▶ _Extract to read_
= Beginning of Section =
Dynamics of the Zebrafish Skeleton in Three Dimensions During Juvenile and Adult Development

Abstract

Zebrafish are a valuable model for normal vertebrate skeletogenesis and the study of myriad bone disorders. Bones grow, ossify and change shape throughout the zebrafish lifetime, and 3D technologies allow us to examine skeletogenic processes in detail through late developmental stages. To facilitate analysis of shape, orientation and tissue density of skeletal elements throughout ontogeny and adulthood, we generated a high-resolution skeletal reference dataset of wild-type zebrafish development. Using microCT technology, we produced 3D models of the skeletons of individuals ranging from 12 to 25 mm standard length (SL). We analyzed the dynamics of skeletal density and volume as they increase during juvenile and adult growth. Our resource allows anatomical comparisons between meristic units within an individual-e.g., we show that the vertebral canal width increases posteriorly along the spine. Further, structures may be compared between individuals at different body sizes: we highlight the shape changes that the lower jaw undergoes as fish mature from juvenile to adult. We show that even reproductively mature adult zebrafish (17-25 mm SL) continue to undergo substantial changes in skeletal morphology and composition with continued adult growth. We provide a segmented model of the adult skull and a series of interactive 3D PDFs at a range of key stages. These resources allow changes in the skeleton to be assessed quantitatively and qualitatively through late stages of development, and can serve as anatomical references for both research and education.

Keywords: juvenile development; microcomputed tomographic (micro-CT); skeletal anatomy; skeletogenesis; zebrafish.

FIGURE 1

Cross sections of microCT scans visualized in 3D Slicer. (A), Surface rendering of 24 mm SL adult fish with lateral (top) and dorsal (bottom) views with coronal (blue), transverse (green), and sagittal (red) axes indicated. (B), Coronal cross section image. (C), Transverse cross section image. (D), Sagittal cross section image. (E), Quantification of vertebral canal width of 3 individual 24 mm SL adult fish; each individual differentiated with different shapes (circle, square, triangle). Inset shows higher resolution image through vertebrate (corresponding to the boxed detail in panel D). Red arrow indicates a canal from which interior width was measured. Scale bars, 2 mm.

FIGURE 2

Increasing skeletal density and volume with linear growth. (A), Relative density renderings of skeletons from zebrafish at four different sizes (12, 16, 20, and 24 mm SL). Warmer colors indicate higher density regions. (B), Average density of zebrafish skeleton along the body length of individual zebrafish at four sizes. (C). Volume renderings of zebrafish at four sizes. Scale bars, 2 mm.

FIGURE 3

Quantified skeletal density and volume relative to linear growth. (A), Bone density relative to SL. (B), Total bone volume relative to SL. Bone volume calculated from all cross sections of scan.
= End of Section =
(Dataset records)
= Beginning of Section =
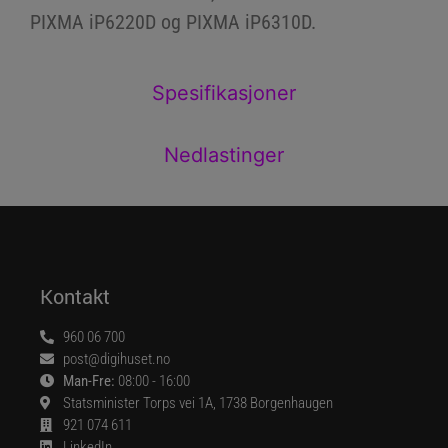
PIXMA iP6220D og PIXMA iP6310D.
Spesifikasjoner
Nedlastinger
Kontakt
960 06 700
post@digihuset.no
Man-Fre:
08:00 - 16:00
Statsminister Torps vei 1A, 1738 Borgenhaugen
921 074 611
LinkedIn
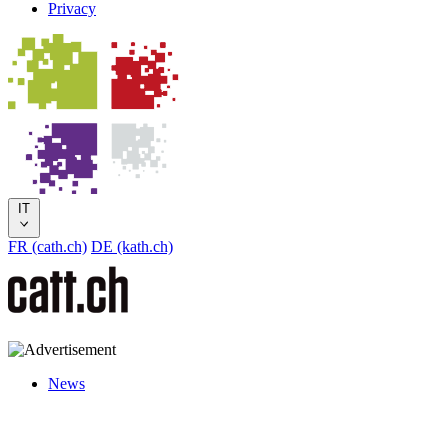
Privacy
IT
FR (cath.ch)
DE (kath.ch)
News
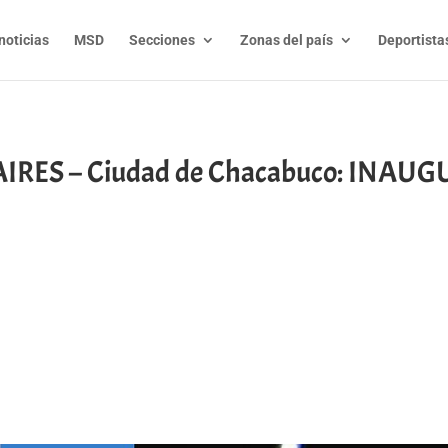
noticias
MSD
Secciones
Zonas del país
Deportista
IRES – Ciudad de Chacabuco: INAU
t
l
py
nk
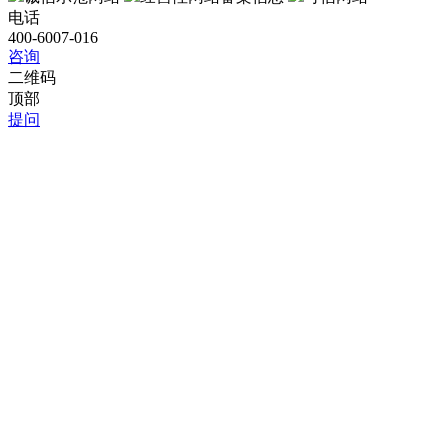
电话
400-6007-016
咨询
二维码
顶部
提问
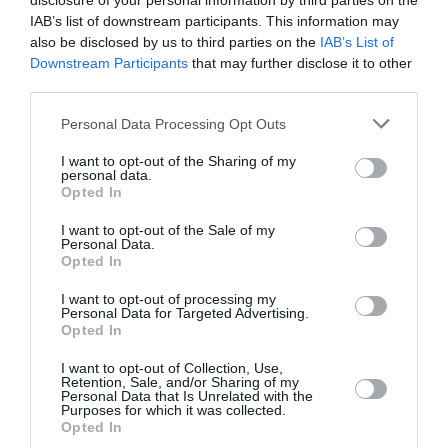
disclosure of your personal information by third parties on the
IAB’s list of downstream participants. This information may
also be disclosed by us to third parties on the
IAB’s List of
Downstream Participants
that may further disclose it to other
third parties.
Personal Data Processing Opt Outs
ATTUALITÀ
I want to opt-out of the Sharing of my
personal data.
Migranti. Ceuta, nuovo allarme per il 15
Opted In
agosto: sui social circolano appelli a un
ingresso di massa
I want to opt-out of the Sale of my
Personal Data.
Opted In
I want to opt-out of processing my
Personal Data for Targeted Advertising.
Opted In
I want to opt-out of Collection, Use,
Retention, Sale, and/or Sharing of my
Personal Data that Is Unrelated with the
Purposes for which it was collected.
Opted In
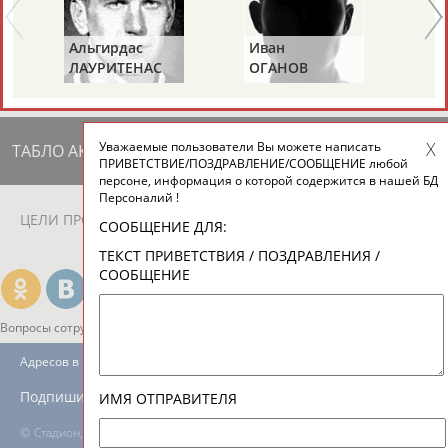
ЕЩЁ ПЕРСОНЫ
Альгирдас
Иван
Бо
ЛАУРИТЕНАС
ОГАНОВ
Ц
24 персон из 13181
Уважаемые пользователи Вы можете написать
ТАБЛО АКТИВНОСТИ
ПРИВЕТСТВИЕ/ПОЗДРАВЛЕНИЕ/СООБЩЕНИЕ любой
персоне, информация о которой содержится в нашей БД
Персоналий !
ЦЕЛИ ПРОЕКТА
КОНТАКТЫ
НАШИ КНОПКИ
РЕКЛАМА
СООБЩЕНИЕ ДЛЯ:
ТЕКСТ ПРИВЕТСТВИЯ / ПОЗДРАВЛЕНИЯ /
СООБЩЕНИЕ
Вопросы сотрудничества и совместной деятельности
inform@infosport.ru
Адресов в новостной рассылке: 996
Подпишись
ИМЯ ОТПРАВИТЕЛЯ
©
Стадион, 1998-2026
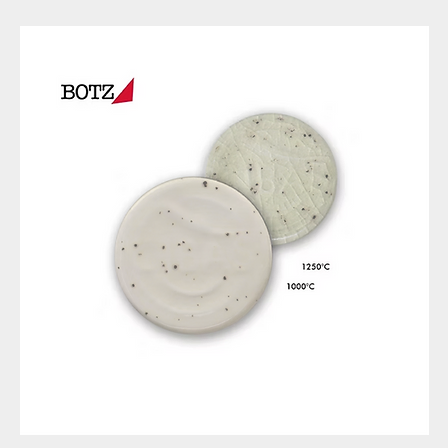
9317
257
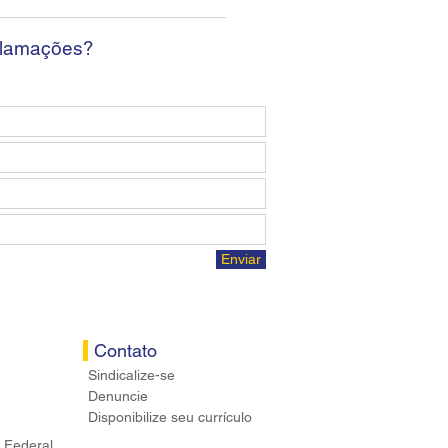
osta econômica aos
ários
clamações?
Enviar
Contato
Sindicalize-se
Denuncie
Disponibilize seu currículo
 Federal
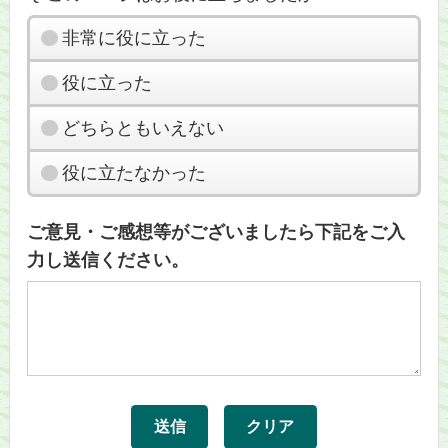
非常に役に立った
役に立った
どちらともいえない
役に立たなかった
ご意見・ご感想等がございましたら下記をご入
力し送信ください。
= End of Section =
▶ _Activity 1_
Reproduce the zebrafish skeleton article word for word, taking everything from "Quantified skeletal density" down to "sections of scan.".
▶ _Activity 2_
Turn the paragraph of the zebrafish skeleton article that begins "Increasing skeletal density and volume with linear growth" into a short list that keeps its main facts.
Work from the zebrafish skeleton article alone, not from the lines.

▶ _Response 1_
Quantified skeletal density and volume relative to linear growth. (A), Bone density relative to SL. (B), Total bone volume relative to SL. Bone volume calculated from all cross sections of scan.

▶ _Response 2_
- Topic: skeletal density and volume increase with linear growth.
- (A) Relative density renderings of skeletons from zebrafish at 12, 16, 20 and 24 mm SL, with warmer colors marking higher density.
- (B) Average skeletal density along the body length of individual fish at those four sizes.
- (C) Volume renderings of zebrafish at the four sizes.
- Scale bars are 2 mm.